Putting his energy right back into it.

If there’s one overarching force that has driven Stuart “Dinky” Dawson’s career it’s a never-ending search for quality. A relentless innovator, he cut his teeth mixing and designing systems for some of the most prominent acts of the past five decades.

And though they came from a broad spectrum of genres, in every case his goal was the same – to consistently improve the methods and the tools he employed in an effort to deliver the highest quality reproduction of their music he possibly could.

“We were just making it right, looking at what was already established and making it higher quality. That’s all,” Dinky explains.

Although specifically referencing his own creation, the Acoustic Suspension Sound System – a granddaddy of the modern line array – it’s an ethic that’s informed every facet of his professional life dating back to his very first job.

Born in “a little town in the middle of Sherwood Forest” – Worksop, Nottinghamshire, England – he grew up in the village of Greasborough, near Rotherham, Yorkshire with his adoptive parents. And while his love of music was a product of nine years spent singing opera at his local church, Dinky was no “choirboy.”

“I was always experimenting. When I was a kid I actually blew up the science lab in my metallurgy school, blew out all the windows and everything.”

That passion for experimentation would become a hallmark of his later work in audio, and at age 15, while working in the same local steel mill as his father, prompted his co-workers to nickname him “Dinky.”

“I’d get these little Matchbox ‘Mini Cooper S’ dinky toys, put a ‘Jetex’ solid fuel engine in them, race them down a quarter mile of concrete at the mill and they’d blow up at the end.” The fact that Dinky later began driving to work in a full-size version of the miniature cars he so enjoyed destroying only solidified the nickname.

On The Rise
Although he loved music, Dinky never pursued a career as a musician, instead working days at the mill and moonlighting as a disc jockey.

Shortly after his father’s death, however, inspired by the dramatic cultural changes of the time and the music accompanying them, he left the mill for good, first working in Germany as a Northern Soul disc jockey, and then upon returning to England, as a roadie for Fleetwood Mac.

Dinky Dawson and the public debut of the Acoustic Suspension Music Reproduction system in Lenox, MA for the Mahavishnu Orchestra in July 1972.

When he signed on in 1968, the band’s star was on the rise but their gear was a mess. “It was falling apart and I had to rebuild the whole sound system.”

Self-taught, Dinky learned the trade by diving in and figuring it out himself. “I had friends who were building sound systems at the time so I followed their path, started doing the procedures that they did, and when I hooked it up it sounded great.
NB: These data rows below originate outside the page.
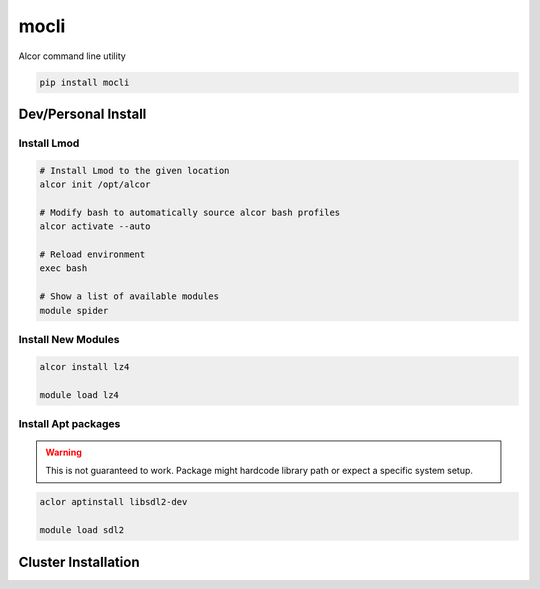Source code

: mocli
=====

Alcor command line utility

.. code-block:: bash

   pip install mocli


Dev/Personal Install
--------------------

Install Lmod
^^^^^^^^^^^^

.. code-block::

   # Install Lmod to the given location
   alcor init /opt/alcor

   # Modify bash to automatically source alcor bash profiles
   alcor activate --auto

   # Reload environment
   exec bash

   # Show a list of available modules
   module spider


Install New Modules
^^^^^^^^^^^^^^^^^^^

.. code-block::

   alcor install lz4

   module load lz4


Install Apt packages
^^^^^^^^^^^^^^^^^^^^

.. warning::

   This is not guaranteed to work.
   Package might hardcode library path or expect a specific system setup.


.. code-block::

   aclor aptinstall libsdl2-dev

   module load sdl2


Cluster Installation
--------------------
So then I was like, now, how can I make it better?”

When Fleetwood Mac toured North America later that year with Dinky tour managing and mixing, they carried a significant amount of Orange gear with them.

It was on that tour, at Manhattan’s Fillmore East, that Dawson first used Bill Hanley’s multicore snake cable and mixed from a true front of house position. He is widely credited as being the first British engineer to do so.

“That was the first time I was able to mix from the audience, before we were always mixing from the back of the sound system.” Inspired by the experience and seeing the value it brought to achieving better quality for the audience, he ran with the idea. By the time he returned to England he’d built a snake of his own so he could continue to mix from front of house.

To further improve the system, Dinky relied heavily on Watkins Electric Music (WEM) technology and input from WEM founder, Charlie Watkins, one of his earliest mentors.

“As soon as I headed over to see Charlie, it was love at first sight,” Dinky says, and by 1969, he was regularly bouncing ideas off Watkins and working to design one of the most sophisticated systems to be used consistently by a touring rock act at the time.